We don’t see the puppet shows and wayang so much nowadays — put up for deities’ celebrations — but I’ve always liked watching them when I was a child. I would ask many many questions and I found the costumes and painted faces really cool, I wanted to imitate them. As we moved away from the older estate, my contact with these street performances lessened, too. It’s easy to forget about them. I’d only had a re-kindling of interest when a Taoist temple in my neighbourhood held a street parade to mark their opening — we all leaned out of the windows of our flat to get a better view.

The Chinese folk rituals and religion seems to be practiced here mainly by the blue-collar and older segment of the population, the people who speak primarily Mandarin or Chinese dialects, or what is often called “the heartlanders” (I dislike that word very much).

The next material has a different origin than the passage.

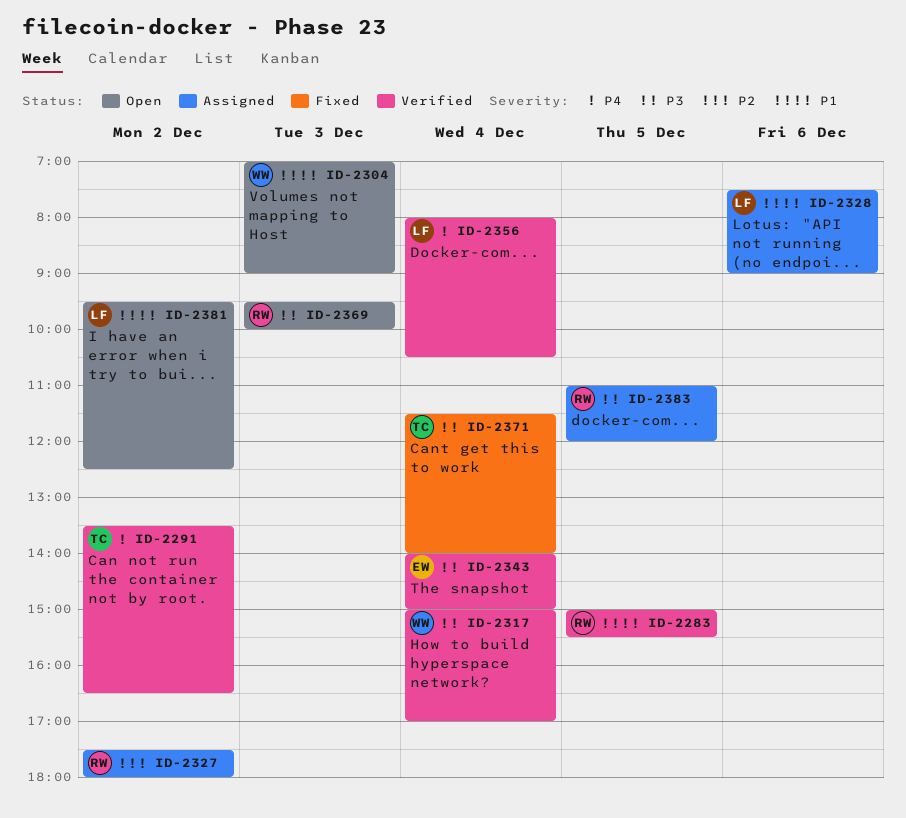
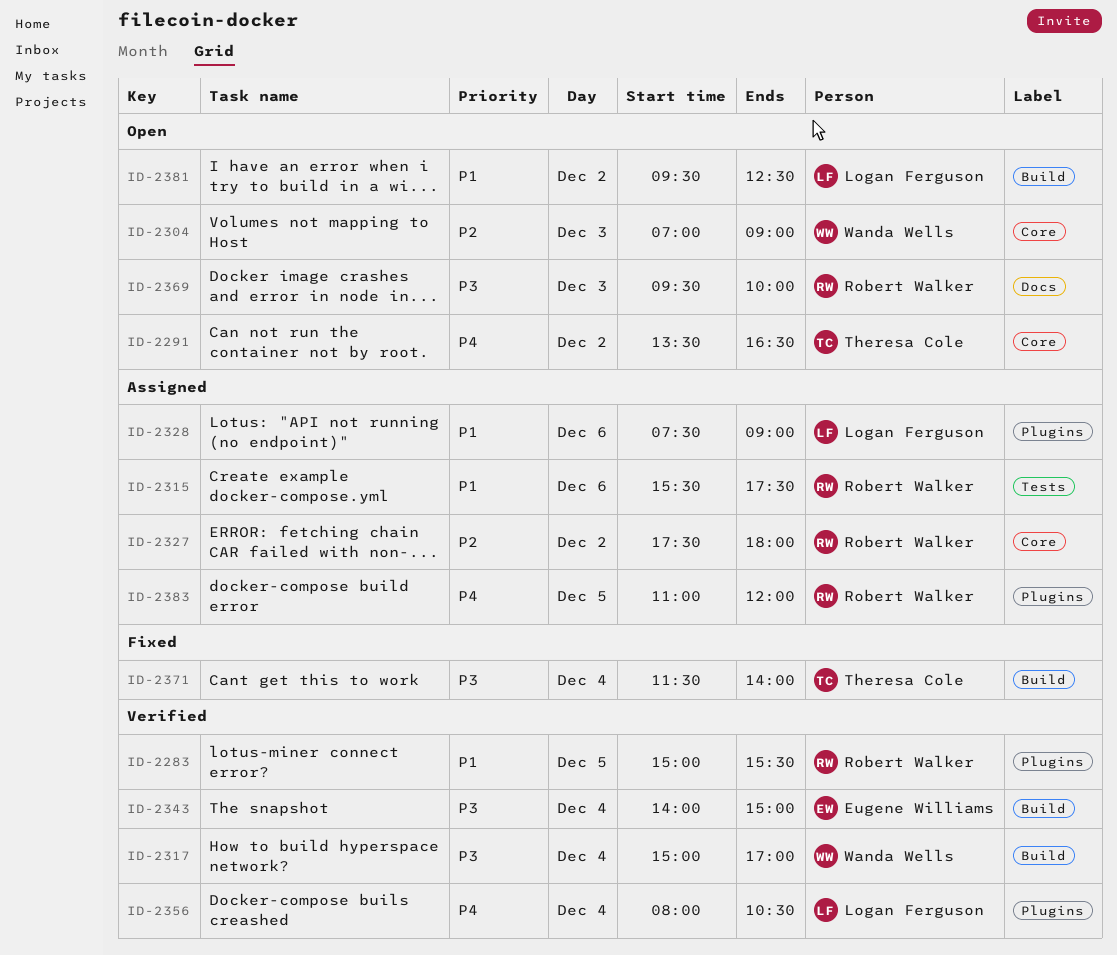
ID-2291, status: Verified -> Open
ID-2304, priority: P1 -> P2
ID-2315: none -> present
ID-2383, priority: P3 -> P4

It’s sometimes scoffed at for being superstition or something unfashionably out-dated; it’s been parodied, joked, derided for being heathen… It’s been exoticised by people who see only the surface of it, the lure of something “oriental” and pagan. Even up till recently, I never liked it that much myself. I thought it unpleasant, inconvenient, something that I just had to go through as my parents wished it. I’ve had arguments with my parents about it. But now, I look beyond the haze of the incense smoke, and I see something so rich and fascinating, I wish it will continue to be practiced for a long, long time to come. It’s not about my personal religious beliefs, but an aspect of our identity and culture.